← Kembali ke Pencarian
Rantai sanad interaktif saat ini tersedia untuk Shahih Bukhari, Shahih Muslim, Sunan Abu Dawud, Jami’ at-Tirmidzi, Sunan an-Nasa’i, Sunan Ibnu Majah, dan Muwatha Malik.

Sunan Daraquthni

Nomor database lokal: 831

Teks Hadits

سنن الدارقطني 831: حَدَّثَنَا مُحَمَّدُ بْنُ سَهْلِ بْنِ الْفَضْلِ الْكَاتِبُ , حَدَّثَنَا عُمَرُ بْنُ شَبَّةَ , ثنا أَبُو عَاصِمٍ , نا عُثْمَانُ بْنُ سَعْدٍ الْقُرَشِيُّ , ثنا ابْنُ أَبِي مُلَيْكَةَ , قَالَ: جَاءَتْ خَالَتِي فَاطِمَةُ بِنْتُ أَبِي حُبَيْشٍ إِلَى عَائِشَةَ فَقَالَتْ: إِنِّي أَخَافُ أَنْ أَقَعَ فِي النَّارِ إِنِّي أَدَعُ الصَّلَاةَ سَنَتَيْنِ أَوْ سِنِينَ لَا أُصَلِّي , فَقَالَتِ: انْتَظِرِي حَتَّى يَجِيءَ النَّبِيُّ صَلَّى اللهُ عَلَيْهِ وَسَلَّمَ , فَجَاءَ فَقَالَتْ: هَذِهِ فَاطِمَةُ تَقُولُ كَذَا وَكَذَا , فَقَالَ لَهَا النَّبِيُّ صَلَّى اللهُ عَلَيْهِ وَسَلَّمَ: «قُولِي لَهَا فَلْتَدَعِ الصَّلَاةَ فِي كُلِّ شَهْرٍ أَيَّامَ قُرْئِهَا ثُمَّ لِتَغْتَسِلْ فِي كُلِّ يَوْمٍ غُسْلًا وَاحِدًا ثُمَّ الطَّهُورُ بَعْدُ لِكُلِّ صَلَاةٍ , وَلْتُنَظِّفْ وَلْتَحْتَشِيَ فَإِنَّمَا هُوَ دَاءٌ عَرَضَ أَوْ رَكْضَةٌ مِنَ الشَّيْطَانِ أَوْ عِرْقٌ انْقَطَعَ»

Terjemahan Indonesia

Sunan Daruquthni 831: Muhammad bin Sahl bin Al Fadhl Al Katib menceritakan kepada kami, Umar bin Syabbah menceritakan kepada kami, Abu Ashim menceritakan kepada kami, Utsman bin Sa'd Al Qurasyi mengabarkan kepada kami, Ibnu Abi Mulaikah menceritakan kepada kami, ia menuturkan, "Bibiku, yakni Fathimah binti Hubaisy, datang kepada Aisyah lalu berkata, 'Sungguh aku takut terjerumus ke dalam neraka.
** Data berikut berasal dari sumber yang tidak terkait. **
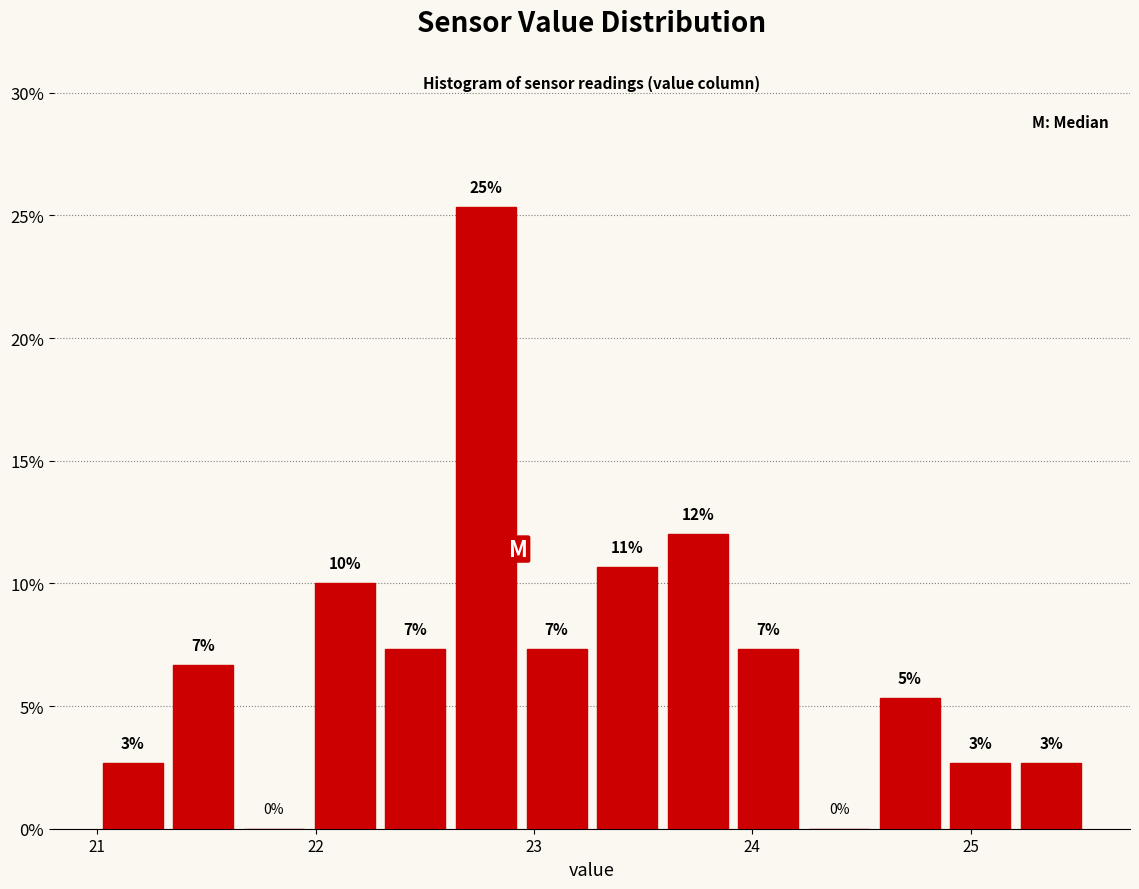

Around what value on the x-axis is the tallest bar? Give the approximate position of its centre, as read against the axis.

22.8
Aku telah meninggalkan shalat selama dua tahun -atau ia mengatakan: sudah beberapa tahun aku tidak melaksanakan shalat-.' Aisyah berkata, 'Tunggulah sampai Nabi ﷺ datang.' Lalu beliau datang, Aisyah pun berkata, 'Ini Fathimah, ia menceritakan demikian dan demikian.' Nabi ﷺ bersabda, 'Katakan kepadanya, hendaknya ia meninggalkan shalat setiap bulannya selama hari-hari haidnya (saja), kemudian (setelah itu berlalu) hendaknya ia mandi satu kali setiap hari, kemudian bersuci setiap kali hendak shalat, dan hendaknya ia membersihkan (darah) dan menyumbatnya, karena sesungguhnya itu adalah penyakit atau gangguan syetan atau urat darah yang terputus'."